Abstract
Both the hepatic tissues and their microsome fractions of adult female rats, which were sacrificed either after 18-hr fasting or 3-6 hr after an intraperitoneal injection of ethionine, lg/kg, to the 12-hr fasing animals, were observed ultracytochemically with the enzymic digestive methods using purified esterase preparations for lipids. In addition to the prefixed hepatic tissue blocks of the above-mentioned animals, the prefixed pellets of microsome fraction prepared from each hepatic tissue (ca 5g) in Karnovsky's fixative for 1 hr were washed in cacodylate buffer with sucrose overnight and cut to 40 μ-thick sections by vibratome. The thick sections were digested with a mold triglyceride lipase, snake venom phospholipase A2 and bacillus phospholipase C, respectively, at 37°C for 30 min. After digestion, the sections were washed, immersed in 0.1 % lead nitrate for 15 min, washed thoroughly, postfixed in 2% osmium tetroxide, dehydrated and embedded in epon. The ultrathin sections were usually stained doubly by uranium acetate and lead citrate. The reaction products through the enzymic digestive method might indicate the site of substrate with electron microscopy, as compared with the duplicate control section incubated in the reaction medium containing no enzyme preparation.
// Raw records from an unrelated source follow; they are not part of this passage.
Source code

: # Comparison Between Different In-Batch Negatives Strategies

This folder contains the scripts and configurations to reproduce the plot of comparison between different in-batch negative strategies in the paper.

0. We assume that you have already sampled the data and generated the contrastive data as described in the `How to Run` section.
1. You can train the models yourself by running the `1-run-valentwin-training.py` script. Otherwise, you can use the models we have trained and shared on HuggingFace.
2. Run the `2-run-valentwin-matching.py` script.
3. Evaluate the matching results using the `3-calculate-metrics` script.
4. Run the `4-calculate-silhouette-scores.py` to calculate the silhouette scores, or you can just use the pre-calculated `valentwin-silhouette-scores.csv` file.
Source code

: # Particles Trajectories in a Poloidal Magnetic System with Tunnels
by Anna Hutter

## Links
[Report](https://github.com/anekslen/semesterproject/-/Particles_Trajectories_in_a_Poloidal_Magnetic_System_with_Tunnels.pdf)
Membrane-bound liposomes carrying the products through lipase digestion appeared in the liver cells 3 hr after the injection, and they increased in number and size 6 hr after the injection. In surfaces of the developing liposomes the reaction products in either phospholipasedigestive method could be detected. Independent of the development of liposomes, some minute structures carrying the products through phospholipase digestion were observed scatteringly in the cytoplasms of liver cells. They exhibited either round bodies in the lumen of biomembrane system of phospholipase A2-digested materials or comma-shaped features on the biomembrane of phospholipase C-digested materials. Therefore, such minute structures as observed only in the phospholipase-digested materials would be resulted from the digestion of biomembrane phospholipids.